§ **SUPPLIED TEXT**
ATLANTA -- Having taken care of their most pressing offensive need, with the three-team trade that landed them disgruntled Denver Broncos wide receiver Ashley Lelie on Tuesday night, the Atlanta Falcons a few hours later addressed one of their biggest defensive shortcomings.
And in a big way.
The Falcons late Tuesday reached agreement in principle with unrestricted free agent defensive tackle Grady Jackson on a three-year contract. Jackson, 33, is scheduled to arrive at the Falcons' complex on Wednesday for a physical examination. If there are no problems, the giant-sized tackle will sign the deal and immediately add much-needed bulk and a top-shelf run-stuffer to the undersized Atlanta defensive front.
Financial details were not immediately available. But earlier in the day, Jackson's agent, Angelo Wright, told ESPN.com that he was seeking a contract similar to the three-year, $6.5 million deal that free agent defensive tackle Dan Wilkinson signed with the Miami Dolphins last week. That contract will pay Wilkinson $1.3 million to $1.5 million in 2006 between bonuses and base salary.
If he is in even decent physical condition, Jackson could vie for the starting job at nose tackle on a unit that struggled to stop the run in 2005, when the Falcons statistically rated 26th in rushing yards surrendered. The Falcons had problems versus the run in their first two preseason games as well, and it was obvious that Atlanta needed to add some bulk to its interior.

§ **STUDY QUESTIONS**
A) According to the article about the Atlanta Falcons, where did the Falcons rank in rushing yards surrendered in 2005?
B) Turn the paragraph of the Falcons article that begins "Financial details were not immediately available" into a short bulleted list that keeps its main facts.
C) Summarize the Falcons article in two sentences.

[Saved entries]
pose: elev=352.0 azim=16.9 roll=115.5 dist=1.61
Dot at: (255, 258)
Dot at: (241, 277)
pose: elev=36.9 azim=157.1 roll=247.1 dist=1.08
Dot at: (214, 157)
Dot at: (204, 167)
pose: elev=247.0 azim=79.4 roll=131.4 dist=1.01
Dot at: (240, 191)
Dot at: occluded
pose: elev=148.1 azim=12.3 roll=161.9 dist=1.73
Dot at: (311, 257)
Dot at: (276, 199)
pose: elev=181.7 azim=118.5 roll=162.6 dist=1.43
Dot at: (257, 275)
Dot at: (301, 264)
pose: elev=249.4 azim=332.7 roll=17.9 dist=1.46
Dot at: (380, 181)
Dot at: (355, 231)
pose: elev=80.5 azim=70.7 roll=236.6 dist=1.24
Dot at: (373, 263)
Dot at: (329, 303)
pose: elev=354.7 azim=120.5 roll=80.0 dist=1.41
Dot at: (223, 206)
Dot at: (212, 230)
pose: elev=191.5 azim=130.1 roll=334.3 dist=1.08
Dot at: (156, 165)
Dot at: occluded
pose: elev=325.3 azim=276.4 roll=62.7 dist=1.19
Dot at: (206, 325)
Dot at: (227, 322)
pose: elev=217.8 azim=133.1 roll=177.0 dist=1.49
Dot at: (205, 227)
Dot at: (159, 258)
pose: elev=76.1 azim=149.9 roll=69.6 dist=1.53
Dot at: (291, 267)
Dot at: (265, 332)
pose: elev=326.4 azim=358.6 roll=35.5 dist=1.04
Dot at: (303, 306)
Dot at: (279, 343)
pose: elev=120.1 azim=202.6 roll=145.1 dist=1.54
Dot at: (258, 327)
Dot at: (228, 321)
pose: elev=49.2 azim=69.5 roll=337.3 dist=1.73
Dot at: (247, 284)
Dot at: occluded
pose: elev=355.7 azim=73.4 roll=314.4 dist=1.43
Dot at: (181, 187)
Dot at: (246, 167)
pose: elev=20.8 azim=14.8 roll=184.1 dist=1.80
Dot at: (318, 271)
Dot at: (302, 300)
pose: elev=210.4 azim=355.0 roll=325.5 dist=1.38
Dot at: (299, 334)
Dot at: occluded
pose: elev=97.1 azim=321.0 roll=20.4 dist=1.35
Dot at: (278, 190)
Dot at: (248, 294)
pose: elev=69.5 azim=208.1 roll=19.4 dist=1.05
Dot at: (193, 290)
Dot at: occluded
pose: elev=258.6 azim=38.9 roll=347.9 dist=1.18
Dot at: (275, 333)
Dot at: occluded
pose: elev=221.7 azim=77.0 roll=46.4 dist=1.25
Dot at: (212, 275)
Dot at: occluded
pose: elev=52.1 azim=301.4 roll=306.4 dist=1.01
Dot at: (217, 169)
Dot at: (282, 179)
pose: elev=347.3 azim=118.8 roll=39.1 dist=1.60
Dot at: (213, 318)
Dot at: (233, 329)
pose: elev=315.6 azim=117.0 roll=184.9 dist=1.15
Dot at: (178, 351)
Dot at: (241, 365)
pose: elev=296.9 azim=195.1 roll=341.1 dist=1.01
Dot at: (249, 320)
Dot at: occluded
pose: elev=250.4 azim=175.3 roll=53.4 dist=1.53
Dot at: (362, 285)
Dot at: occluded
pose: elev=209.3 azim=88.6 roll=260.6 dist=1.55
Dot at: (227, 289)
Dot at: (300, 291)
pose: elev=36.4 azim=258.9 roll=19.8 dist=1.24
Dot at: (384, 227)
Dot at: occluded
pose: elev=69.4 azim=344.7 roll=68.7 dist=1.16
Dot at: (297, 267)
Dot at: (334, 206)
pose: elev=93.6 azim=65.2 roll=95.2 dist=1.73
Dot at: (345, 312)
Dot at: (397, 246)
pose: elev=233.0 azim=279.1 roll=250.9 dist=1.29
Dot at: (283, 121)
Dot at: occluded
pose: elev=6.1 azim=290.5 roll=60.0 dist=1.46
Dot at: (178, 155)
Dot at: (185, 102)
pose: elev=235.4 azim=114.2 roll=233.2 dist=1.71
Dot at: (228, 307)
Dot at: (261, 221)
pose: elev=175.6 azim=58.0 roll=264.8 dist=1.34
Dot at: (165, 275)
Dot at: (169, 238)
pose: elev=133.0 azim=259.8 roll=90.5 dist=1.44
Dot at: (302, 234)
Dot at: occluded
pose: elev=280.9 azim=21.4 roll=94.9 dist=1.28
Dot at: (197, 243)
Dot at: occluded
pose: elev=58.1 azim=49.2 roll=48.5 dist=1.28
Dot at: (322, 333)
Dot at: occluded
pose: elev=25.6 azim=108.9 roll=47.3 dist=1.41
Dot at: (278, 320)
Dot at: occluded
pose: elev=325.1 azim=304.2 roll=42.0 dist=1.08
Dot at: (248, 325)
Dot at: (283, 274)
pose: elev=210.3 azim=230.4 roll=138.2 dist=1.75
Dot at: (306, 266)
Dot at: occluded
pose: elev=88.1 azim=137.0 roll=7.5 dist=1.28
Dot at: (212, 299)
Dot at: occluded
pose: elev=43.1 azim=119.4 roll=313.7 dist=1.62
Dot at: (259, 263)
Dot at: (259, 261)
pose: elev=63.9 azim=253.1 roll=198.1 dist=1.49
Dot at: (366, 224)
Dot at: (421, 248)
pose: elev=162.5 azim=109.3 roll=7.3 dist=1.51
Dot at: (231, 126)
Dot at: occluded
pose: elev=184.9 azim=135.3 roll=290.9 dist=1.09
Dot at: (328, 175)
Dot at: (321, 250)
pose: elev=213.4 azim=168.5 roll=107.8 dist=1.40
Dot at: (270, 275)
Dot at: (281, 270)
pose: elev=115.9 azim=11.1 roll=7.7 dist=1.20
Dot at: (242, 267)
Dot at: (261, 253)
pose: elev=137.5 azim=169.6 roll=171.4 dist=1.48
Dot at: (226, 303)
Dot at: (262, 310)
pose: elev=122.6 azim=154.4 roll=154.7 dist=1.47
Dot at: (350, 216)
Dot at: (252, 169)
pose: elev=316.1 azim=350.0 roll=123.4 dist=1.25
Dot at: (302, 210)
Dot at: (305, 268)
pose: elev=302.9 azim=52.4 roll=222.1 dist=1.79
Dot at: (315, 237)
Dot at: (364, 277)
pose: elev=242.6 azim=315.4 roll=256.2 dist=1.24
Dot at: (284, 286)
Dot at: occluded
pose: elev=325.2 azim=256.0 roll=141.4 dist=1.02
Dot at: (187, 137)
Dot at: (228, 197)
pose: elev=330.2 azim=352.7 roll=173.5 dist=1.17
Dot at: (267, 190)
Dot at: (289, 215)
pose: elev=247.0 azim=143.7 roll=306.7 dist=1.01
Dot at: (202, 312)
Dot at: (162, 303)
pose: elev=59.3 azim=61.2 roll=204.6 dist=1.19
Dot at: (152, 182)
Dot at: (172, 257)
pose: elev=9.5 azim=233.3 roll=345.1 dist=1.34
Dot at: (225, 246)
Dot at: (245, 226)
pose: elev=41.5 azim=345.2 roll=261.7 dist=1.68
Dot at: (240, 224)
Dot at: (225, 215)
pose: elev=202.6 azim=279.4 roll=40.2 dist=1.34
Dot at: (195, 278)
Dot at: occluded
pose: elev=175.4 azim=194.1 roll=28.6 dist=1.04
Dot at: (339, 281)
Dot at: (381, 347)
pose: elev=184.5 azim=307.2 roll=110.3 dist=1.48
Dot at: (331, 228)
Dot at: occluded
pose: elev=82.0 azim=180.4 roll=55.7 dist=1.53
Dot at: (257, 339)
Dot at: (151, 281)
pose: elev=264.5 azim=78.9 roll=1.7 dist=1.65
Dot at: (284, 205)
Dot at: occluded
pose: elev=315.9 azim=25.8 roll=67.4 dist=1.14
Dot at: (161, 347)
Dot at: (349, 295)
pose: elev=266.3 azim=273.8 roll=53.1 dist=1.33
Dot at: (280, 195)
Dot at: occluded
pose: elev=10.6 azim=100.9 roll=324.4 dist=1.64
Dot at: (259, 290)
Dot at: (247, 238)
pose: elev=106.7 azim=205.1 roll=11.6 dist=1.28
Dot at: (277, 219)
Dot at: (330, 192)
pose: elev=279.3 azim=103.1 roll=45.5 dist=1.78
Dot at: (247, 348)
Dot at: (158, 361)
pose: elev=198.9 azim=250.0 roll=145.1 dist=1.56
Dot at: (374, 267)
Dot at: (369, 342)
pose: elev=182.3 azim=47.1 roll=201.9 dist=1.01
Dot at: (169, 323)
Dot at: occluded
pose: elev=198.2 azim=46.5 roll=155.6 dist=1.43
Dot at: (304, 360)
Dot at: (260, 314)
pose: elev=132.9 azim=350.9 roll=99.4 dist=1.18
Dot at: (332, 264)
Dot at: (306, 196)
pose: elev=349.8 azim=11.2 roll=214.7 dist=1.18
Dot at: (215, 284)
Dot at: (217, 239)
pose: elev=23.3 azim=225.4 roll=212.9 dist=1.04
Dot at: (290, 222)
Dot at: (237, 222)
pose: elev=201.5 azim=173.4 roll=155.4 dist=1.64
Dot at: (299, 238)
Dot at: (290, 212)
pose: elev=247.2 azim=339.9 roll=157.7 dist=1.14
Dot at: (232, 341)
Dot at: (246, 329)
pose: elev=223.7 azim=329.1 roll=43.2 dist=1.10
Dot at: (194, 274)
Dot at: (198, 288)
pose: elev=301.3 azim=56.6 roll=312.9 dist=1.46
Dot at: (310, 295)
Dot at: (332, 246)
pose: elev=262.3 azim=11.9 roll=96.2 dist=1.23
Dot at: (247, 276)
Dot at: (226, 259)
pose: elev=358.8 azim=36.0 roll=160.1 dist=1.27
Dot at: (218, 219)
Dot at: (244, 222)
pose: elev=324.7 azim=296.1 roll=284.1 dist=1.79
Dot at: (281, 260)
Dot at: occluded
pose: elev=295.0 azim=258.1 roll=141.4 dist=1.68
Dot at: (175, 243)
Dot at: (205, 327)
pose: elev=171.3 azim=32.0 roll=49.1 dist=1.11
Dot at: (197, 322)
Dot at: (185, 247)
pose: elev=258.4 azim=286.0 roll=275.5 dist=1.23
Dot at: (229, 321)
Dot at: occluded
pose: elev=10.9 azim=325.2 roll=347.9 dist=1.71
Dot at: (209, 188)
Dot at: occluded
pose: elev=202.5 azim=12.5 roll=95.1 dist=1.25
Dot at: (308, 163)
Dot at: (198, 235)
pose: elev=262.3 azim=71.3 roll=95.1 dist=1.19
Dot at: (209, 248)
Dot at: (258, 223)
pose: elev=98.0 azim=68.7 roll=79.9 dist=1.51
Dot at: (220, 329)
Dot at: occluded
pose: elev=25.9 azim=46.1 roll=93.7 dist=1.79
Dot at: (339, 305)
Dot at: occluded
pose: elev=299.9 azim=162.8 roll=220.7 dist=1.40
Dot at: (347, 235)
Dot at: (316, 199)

§ **TASK-BY-TASK ANSWERS**
A) 26th

B)
- Financial details of the deal were not immediately available.
- Earlier in the day, Jackson's agent, Angelo Wright, told ESPN.com he was seeking a contract similar to Dan Wilkinson's.
- Wilkinson, a free agent defensive tackle, signed a three-year, $6.5 million deal with the Miami Dolphins last week.
- That contract will pay Wilkinson $1.3 million to $1.5 million in 2006 between bonuses and base salary.

C) Hours after a three-team trade brought them Denver Broncos wide receiver Ashley Lelie, the Atlanta Falcons reached agreement in principle with unrestricted free agent defensive tackle Grady Jackson on a three-year contract, pending a physical on Wednesday. Jackson would add bulk and a top run-stuffer to an undersized front that ranked 26th in rushing yards surrendered in 2005, and he could compete for the starting nose tackle job.